I recently attended a talk by Craig Sherman of Wilson Sonsini Goodrich & Rosati about Corporate Structure and Common Problems. The event was organized by StartPad, an excellent Seattle-based entrepreneurial organization through which we rent our office space and hence get the opportunity to intermingle with and work alongside other startups.

The talk was great! I won’t summarize the entire thing, since you can find the deck here. But, I did come away with two high-level points that are arguably applicable even beyond corporate structures:

Disclaimer: I am not a lawyer, and I cannot be held responsible for accuracy of the information below. Use at your own risk.

Keep things “standard”

Your time is at a premium. You likely want to use that time to innovate in how you serve your customers or how you make money and not in constructing complicated corporate structures. If you keep things standard, you can use your lawyer’s document templates with minimal changes. If not, you will be spending time and money on customized documents. Further, keeping things standard removes a source of potential friction and/or extra due diligence time when you are raising money.

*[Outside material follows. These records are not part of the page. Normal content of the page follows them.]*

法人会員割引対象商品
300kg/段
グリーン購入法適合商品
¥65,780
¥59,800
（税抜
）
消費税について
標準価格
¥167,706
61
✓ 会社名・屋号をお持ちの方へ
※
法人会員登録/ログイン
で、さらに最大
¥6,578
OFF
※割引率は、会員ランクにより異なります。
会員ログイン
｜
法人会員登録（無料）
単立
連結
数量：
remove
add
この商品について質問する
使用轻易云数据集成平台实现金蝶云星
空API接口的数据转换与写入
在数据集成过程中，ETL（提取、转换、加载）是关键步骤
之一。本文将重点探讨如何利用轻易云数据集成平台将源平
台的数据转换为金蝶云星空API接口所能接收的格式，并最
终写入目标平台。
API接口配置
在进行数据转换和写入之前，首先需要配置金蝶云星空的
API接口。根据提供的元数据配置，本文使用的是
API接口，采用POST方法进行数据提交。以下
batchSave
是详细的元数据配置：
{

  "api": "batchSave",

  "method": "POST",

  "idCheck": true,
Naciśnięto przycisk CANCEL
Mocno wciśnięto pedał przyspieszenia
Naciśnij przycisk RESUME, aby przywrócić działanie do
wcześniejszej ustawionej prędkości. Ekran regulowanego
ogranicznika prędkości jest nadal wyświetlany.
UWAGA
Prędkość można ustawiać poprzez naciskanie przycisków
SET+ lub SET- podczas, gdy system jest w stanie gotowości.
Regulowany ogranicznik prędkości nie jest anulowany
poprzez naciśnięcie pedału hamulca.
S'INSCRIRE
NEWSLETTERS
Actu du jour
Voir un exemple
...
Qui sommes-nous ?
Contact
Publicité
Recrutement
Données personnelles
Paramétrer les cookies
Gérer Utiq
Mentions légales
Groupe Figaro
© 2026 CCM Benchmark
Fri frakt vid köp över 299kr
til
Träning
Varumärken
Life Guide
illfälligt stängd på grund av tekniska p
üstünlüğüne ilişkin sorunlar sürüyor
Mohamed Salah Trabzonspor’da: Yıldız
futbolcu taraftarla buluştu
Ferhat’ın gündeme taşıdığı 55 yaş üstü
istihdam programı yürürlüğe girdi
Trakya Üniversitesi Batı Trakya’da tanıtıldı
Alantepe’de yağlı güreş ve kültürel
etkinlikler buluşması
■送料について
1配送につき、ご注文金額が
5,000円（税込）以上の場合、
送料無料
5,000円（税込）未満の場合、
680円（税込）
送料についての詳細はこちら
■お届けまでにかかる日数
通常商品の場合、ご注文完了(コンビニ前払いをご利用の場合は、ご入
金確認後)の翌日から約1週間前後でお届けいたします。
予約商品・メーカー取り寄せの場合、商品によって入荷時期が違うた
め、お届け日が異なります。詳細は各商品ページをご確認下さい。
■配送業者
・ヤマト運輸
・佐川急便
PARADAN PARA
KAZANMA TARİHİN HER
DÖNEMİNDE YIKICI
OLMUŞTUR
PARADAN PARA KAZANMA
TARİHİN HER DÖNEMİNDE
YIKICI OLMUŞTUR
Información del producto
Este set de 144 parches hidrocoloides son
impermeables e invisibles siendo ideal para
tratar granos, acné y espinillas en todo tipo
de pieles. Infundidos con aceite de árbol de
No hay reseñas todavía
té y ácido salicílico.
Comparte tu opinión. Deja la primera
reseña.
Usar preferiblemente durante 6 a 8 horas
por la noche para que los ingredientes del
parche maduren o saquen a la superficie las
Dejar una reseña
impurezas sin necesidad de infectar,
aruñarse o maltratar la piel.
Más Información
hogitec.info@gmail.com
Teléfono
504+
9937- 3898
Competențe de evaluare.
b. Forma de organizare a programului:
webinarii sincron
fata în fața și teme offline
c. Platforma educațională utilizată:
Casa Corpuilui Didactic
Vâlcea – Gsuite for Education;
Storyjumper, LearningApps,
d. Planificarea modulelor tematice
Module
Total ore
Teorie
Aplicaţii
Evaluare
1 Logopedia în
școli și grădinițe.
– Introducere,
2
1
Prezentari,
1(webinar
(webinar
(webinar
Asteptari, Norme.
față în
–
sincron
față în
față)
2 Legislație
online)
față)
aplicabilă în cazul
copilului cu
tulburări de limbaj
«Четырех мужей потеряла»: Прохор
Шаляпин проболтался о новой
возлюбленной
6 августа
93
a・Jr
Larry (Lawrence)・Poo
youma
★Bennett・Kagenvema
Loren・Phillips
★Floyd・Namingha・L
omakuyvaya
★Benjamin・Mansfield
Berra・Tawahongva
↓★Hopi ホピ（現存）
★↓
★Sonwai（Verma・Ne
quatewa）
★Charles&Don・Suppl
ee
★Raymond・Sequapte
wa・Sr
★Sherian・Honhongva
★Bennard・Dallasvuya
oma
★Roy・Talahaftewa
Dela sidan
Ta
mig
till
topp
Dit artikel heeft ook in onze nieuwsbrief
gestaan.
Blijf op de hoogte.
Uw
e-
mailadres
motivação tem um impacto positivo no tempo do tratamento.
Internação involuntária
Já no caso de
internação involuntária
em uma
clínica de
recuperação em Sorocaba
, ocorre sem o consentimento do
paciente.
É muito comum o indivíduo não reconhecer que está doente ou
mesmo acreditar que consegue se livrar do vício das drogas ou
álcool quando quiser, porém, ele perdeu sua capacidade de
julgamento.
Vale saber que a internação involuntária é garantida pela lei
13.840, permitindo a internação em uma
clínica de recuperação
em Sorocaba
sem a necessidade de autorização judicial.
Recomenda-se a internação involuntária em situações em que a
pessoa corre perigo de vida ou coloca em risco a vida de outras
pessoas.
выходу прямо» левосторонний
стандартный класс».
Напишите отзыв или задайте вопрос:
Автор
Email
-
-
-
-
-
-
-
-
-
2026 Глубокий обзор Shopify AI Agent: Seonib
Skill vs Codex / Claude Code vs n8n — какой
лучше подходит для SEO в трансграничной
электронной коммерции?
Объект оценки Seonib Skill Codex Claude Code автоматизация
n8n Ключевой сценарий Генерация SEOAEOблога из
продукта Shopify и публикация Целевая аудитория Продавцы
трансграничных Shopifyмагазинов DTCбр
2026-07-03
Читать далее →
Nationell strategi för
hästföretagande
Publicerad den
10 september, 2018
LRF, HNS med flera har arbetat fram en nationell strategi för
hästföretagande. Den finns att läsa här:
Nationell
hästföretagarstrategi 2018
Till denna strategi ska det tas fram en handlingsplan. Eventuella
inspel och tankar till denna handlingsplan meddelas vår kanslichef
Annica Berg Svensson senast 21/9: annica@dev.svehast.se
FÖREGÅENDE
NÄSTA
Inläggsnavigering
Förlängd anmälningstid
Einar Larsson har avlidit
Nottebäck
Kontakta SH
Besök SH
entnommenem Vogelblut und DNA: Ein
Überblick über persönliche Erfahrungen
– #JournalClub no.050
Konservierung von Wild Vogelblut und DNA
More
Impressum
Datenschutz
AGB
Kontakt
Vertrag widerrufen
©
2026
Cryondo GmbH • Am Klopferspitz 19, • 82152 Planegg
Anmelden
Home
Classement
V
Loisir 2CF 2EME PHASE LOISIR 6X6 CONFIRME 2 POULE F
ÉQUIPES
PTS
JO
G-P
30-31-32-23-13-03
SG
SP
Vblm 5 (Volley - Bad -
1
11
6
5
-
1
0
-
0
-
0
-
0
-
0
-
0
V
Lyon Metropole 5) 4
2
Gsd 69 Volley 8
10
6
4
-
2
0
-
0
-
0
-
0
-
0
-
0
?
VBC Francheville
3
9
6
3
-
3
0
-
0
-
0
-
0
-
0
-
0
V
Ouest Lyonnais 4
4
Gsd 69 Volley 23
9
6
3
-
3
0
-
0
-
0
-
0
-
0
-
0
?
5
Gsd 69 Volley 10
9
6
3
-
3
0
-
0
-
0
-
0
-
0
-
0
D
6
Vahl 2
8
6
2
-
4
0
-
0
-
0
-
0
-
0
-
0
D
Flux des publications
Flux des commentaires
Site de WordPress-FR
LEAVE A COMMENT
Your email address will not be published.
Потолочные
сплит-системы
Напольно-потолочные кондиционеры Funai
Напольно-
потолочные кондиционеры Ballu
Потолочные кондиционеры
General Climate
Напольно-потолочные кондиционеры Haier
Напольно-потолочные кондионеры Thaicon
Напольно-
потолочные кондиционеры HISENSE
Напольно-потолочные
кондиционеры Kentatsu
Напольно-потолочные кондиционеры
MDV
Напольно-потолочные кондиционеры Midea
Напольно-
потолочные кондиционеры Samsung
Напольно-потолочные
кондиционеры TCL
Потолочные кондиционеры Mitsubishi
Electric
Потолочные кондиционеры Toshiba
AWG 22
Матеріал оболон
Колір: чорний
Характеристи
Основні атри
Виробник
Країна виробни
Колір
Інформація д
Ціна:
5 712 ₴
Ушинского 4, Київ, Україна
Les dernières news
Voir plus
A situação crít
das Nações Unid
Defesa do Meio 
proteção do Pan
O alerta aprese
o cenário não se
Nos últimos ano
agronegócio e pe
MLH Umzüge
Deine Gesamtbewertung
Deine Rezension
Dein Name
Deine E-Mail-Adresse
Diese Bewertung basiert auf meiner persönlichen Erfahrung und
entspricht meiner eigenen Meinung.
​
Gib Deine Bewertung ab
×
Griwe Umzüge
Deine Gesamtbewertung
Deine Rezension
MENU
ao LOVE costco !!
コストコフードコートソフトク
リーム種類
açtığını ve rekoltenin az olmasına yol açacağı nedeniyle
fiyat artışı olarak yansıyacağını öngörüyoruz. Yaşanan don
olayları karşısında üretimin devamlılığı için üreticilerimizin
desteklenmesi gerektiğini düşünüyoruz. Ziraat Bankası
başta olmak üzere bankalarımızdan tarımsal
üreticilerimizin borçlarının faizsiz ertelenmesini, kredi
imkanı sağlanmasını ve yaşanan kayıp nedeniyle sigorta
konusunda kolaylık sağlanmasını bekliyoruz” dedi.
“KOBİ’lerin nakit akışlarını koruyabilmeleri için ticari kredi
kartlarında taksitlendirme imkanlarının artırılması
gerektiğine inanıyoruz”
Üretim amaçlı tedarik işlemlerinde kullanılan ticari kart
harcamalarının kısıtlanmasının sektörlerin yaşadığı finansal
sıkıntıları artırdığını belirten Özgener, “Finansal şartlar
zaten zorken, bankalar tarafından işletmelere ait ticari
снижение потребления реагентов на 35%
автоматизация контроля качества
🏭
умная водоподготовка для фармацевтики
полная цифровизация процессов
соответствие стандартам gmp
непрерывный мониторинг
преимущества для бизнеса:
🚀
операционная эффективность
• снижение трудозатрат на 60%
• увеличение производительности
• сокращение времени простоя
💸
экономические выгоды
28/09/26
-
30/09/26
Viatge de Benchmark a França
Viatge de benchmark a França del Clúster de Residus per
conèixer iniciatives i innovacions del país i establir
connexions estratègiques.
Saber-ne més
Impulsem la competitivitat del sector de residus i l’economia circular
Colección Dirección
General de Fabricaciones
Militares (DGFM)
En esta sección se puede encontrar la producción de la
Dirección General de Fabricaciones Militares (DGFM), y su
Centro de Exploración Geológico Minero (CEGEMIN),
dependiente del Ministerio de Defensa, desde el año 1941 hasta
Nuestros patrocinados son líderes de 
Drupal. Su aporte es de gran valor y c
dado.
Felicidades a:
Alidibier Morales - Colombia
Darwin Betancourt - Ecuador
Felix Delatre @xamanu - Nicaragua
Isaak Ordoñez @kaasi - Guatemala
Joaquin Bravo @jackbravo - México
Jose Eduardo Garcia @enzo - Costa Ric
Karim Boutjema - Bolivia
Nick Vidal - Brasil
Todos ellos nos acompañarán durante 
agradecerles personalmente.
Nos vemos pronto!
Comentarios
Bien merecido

As an example, consider an S-Corporation structure over an LLC structure if you are planning on raising money. An S-Corporation is less flexible. But, as a result, it is more of a known quantity.

Hope for the best, but also plan for the worst

The reality is that many startups fail. Even those that succeed have hiccups along the way.

As an example, consider vesting founder shares. This way, if a founder leaves, you have a) enough “room” in your capitalization table to find a replacement, and b) you can still raise money because investors are less likely to feel that they are overcompensating a departed founder. Vesting is something you should consider up front, since readjusting the capitalization table later in the process can have significant tax consequences.